Let parishes green their green belt
Incredibly, local parishes have no power over their own green belt now.
Much of the green belt is precious, but some parts of it are disused quarries, car parks, airfields, or just fields of industrial monocrops, sprayed with pesticides and without public access.
We should give more control to parishes and other neighbourhood planning areas to decide if there is an unpleasant and unwanted piece of land in their green belt that would look better with some beautiful, well-designed homes and gardens to meet the needs of local people. Then they can talk directly with the landowner to require the style, size and type of houses and the benefits that they want. They should also be able to insist on their own design code, so it looks exactly how they want and enhances the area. They might even decide to allow a new garden village or extension.
Imposing homes from the top down can cause a massive backlash. Local people know whether a particular plot is precious countryside or would be better used for attractive housing, gardens and trees. Of course, areas of outstanding natural beauty and other designations should retain their national protection. Those are national assets, for the whole country.
There are parishes with only a few hundred residents but thousands of acres of green belt, some of which is sometimes quite ugly. Allowing new homes on that part could pay for a new school and village hall, or allow a new park or common to be created — whatever the community needs.

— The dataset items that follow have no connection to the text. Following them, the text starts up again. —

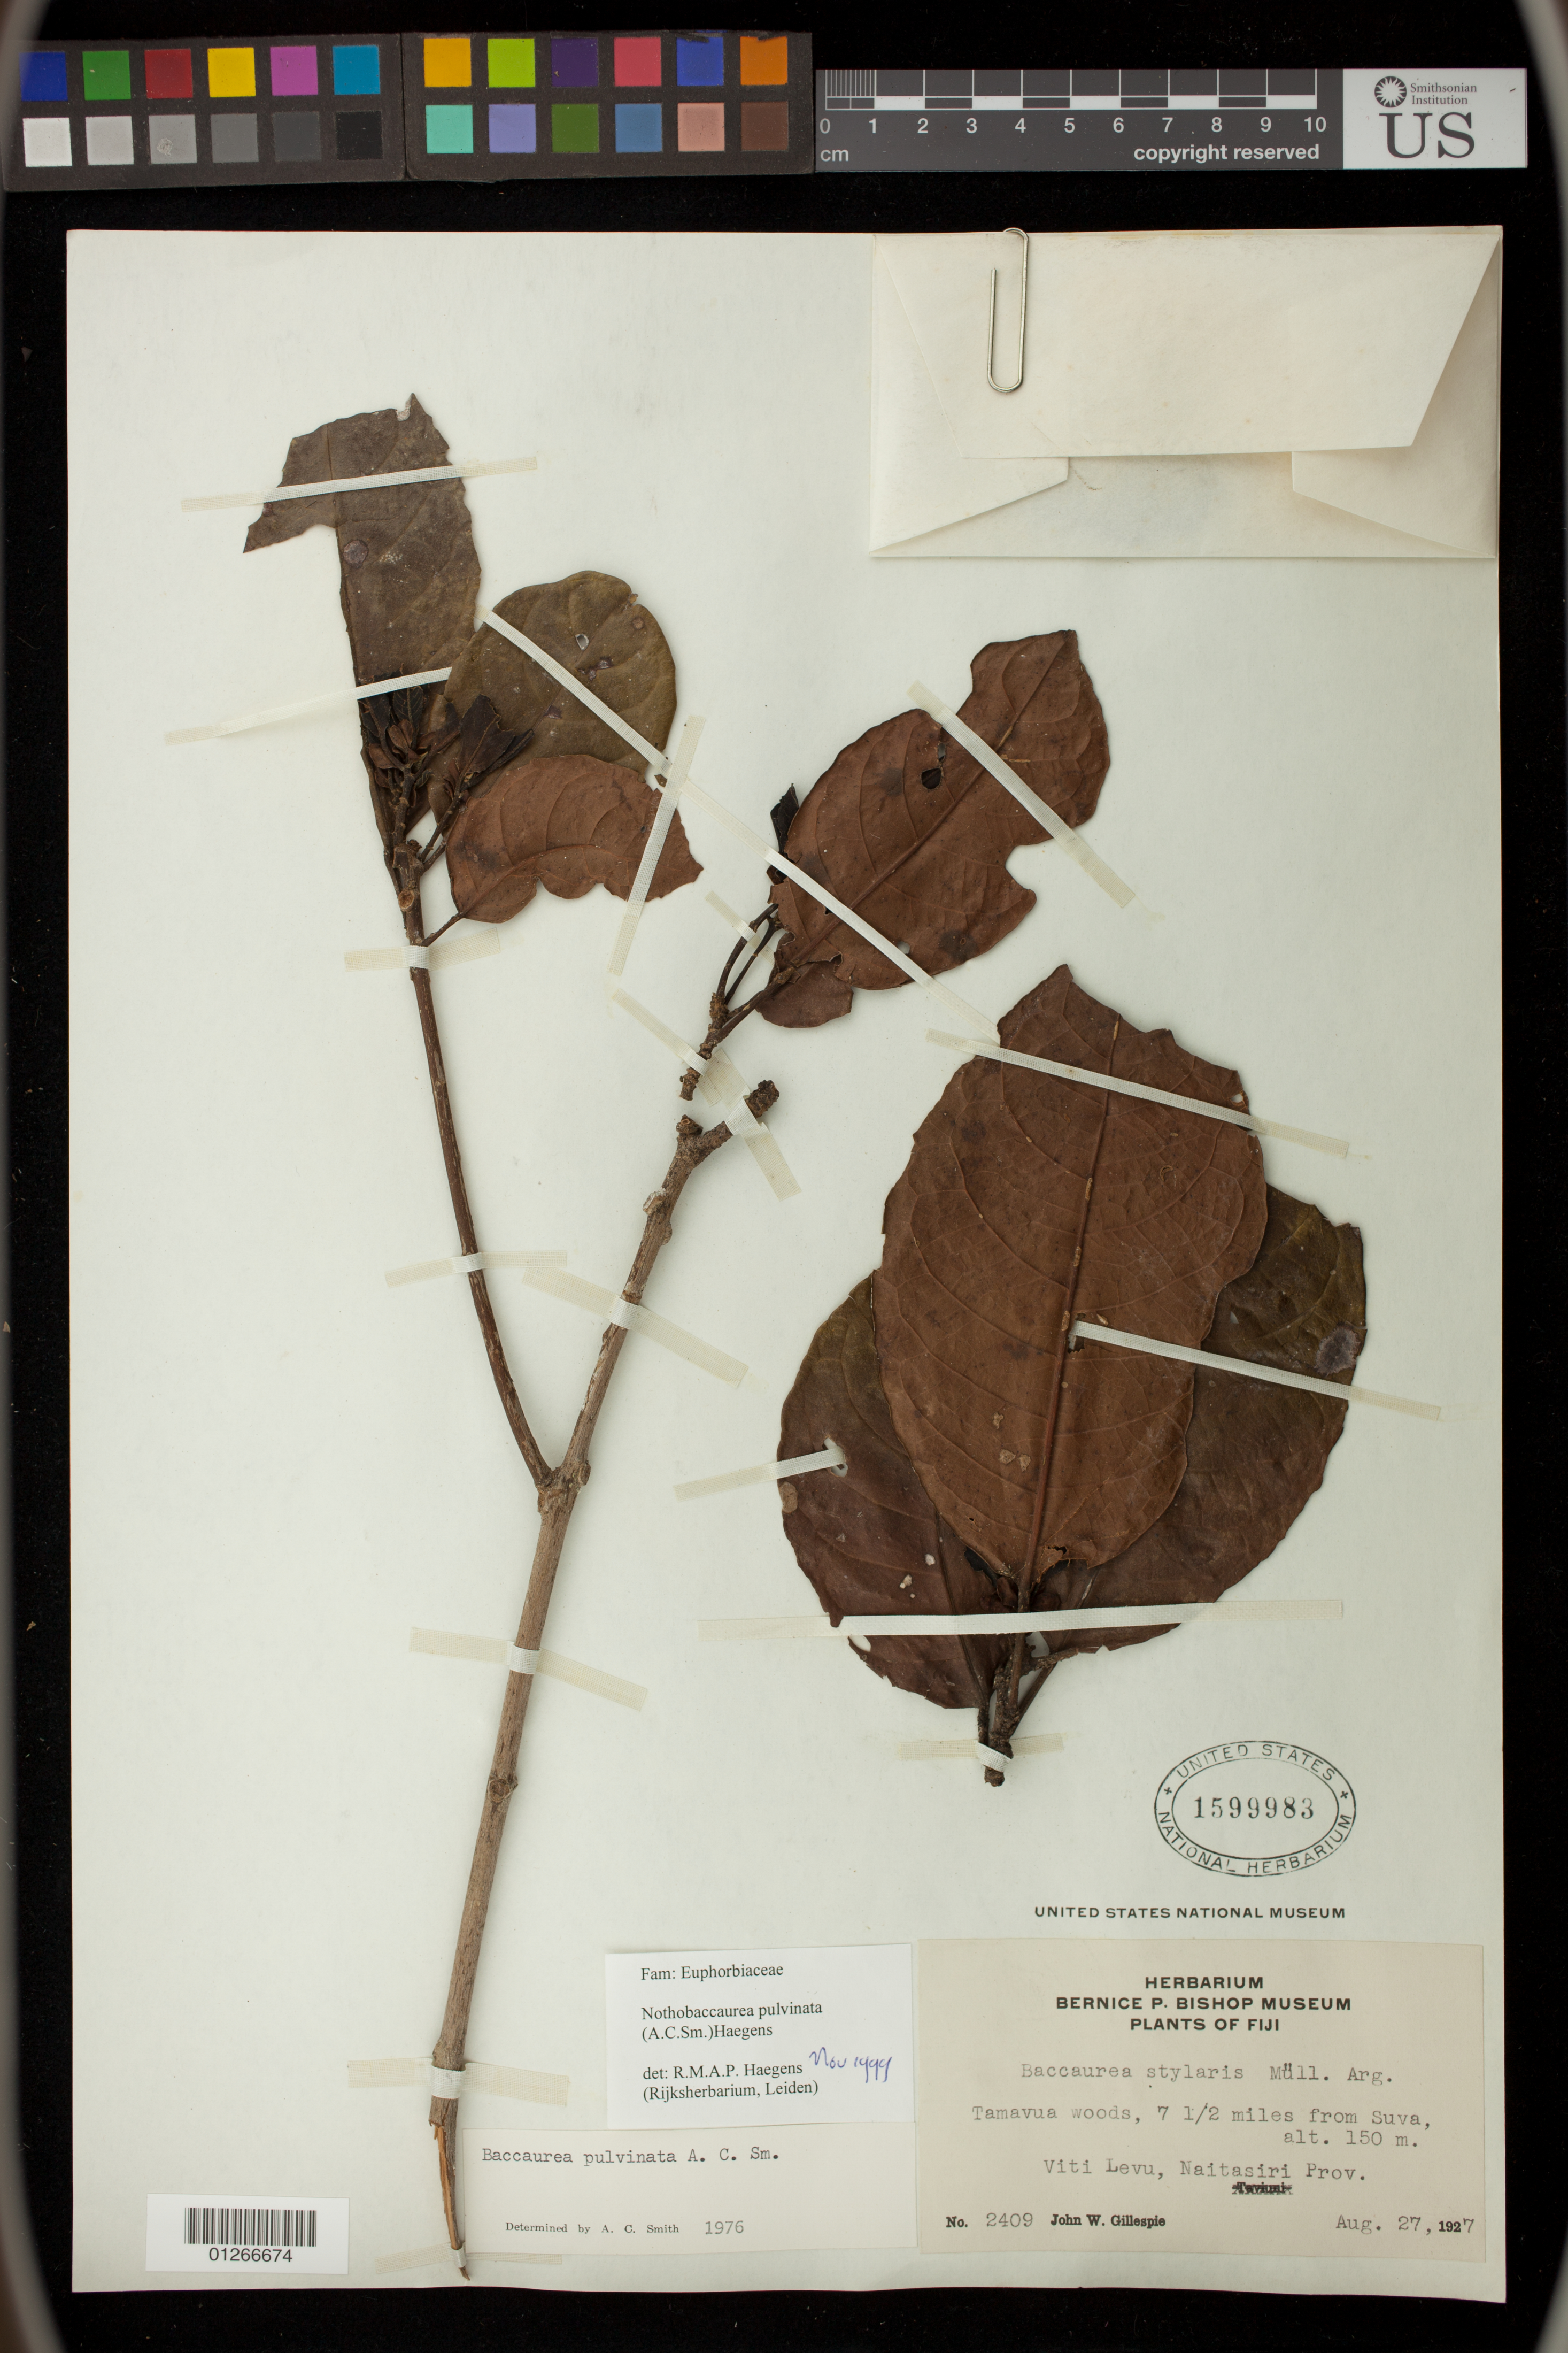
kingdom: Plantae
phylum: Tracheophyta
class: Magnoliopsida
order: Malpighiales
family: Phyllanthaceae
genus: Nothobaccaurea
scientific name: Nothobaccaurea pulvinata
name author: (A.C. Sm.) Haegens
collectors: J. W. Gillespie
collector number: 2409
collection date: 1927-08-27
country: Fiji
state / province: Central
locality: Viti Levu, Naitasiri Prov. Tamavua woods, 7 1/2 miles from Suva.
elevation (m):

The landowner could also create a new development company, shared with the community, or dedicate affordable homes for current residents.
Parishes can’t discuss directly with the landowner to get what they need at the moment, because parishes don’t have power to decide. It is up to a higher authority, so the results are rarely something that local people like.
It should be up to local communities to decide how best to enhance the precious resource of their current green belt. Who is in a better position to decide than they are?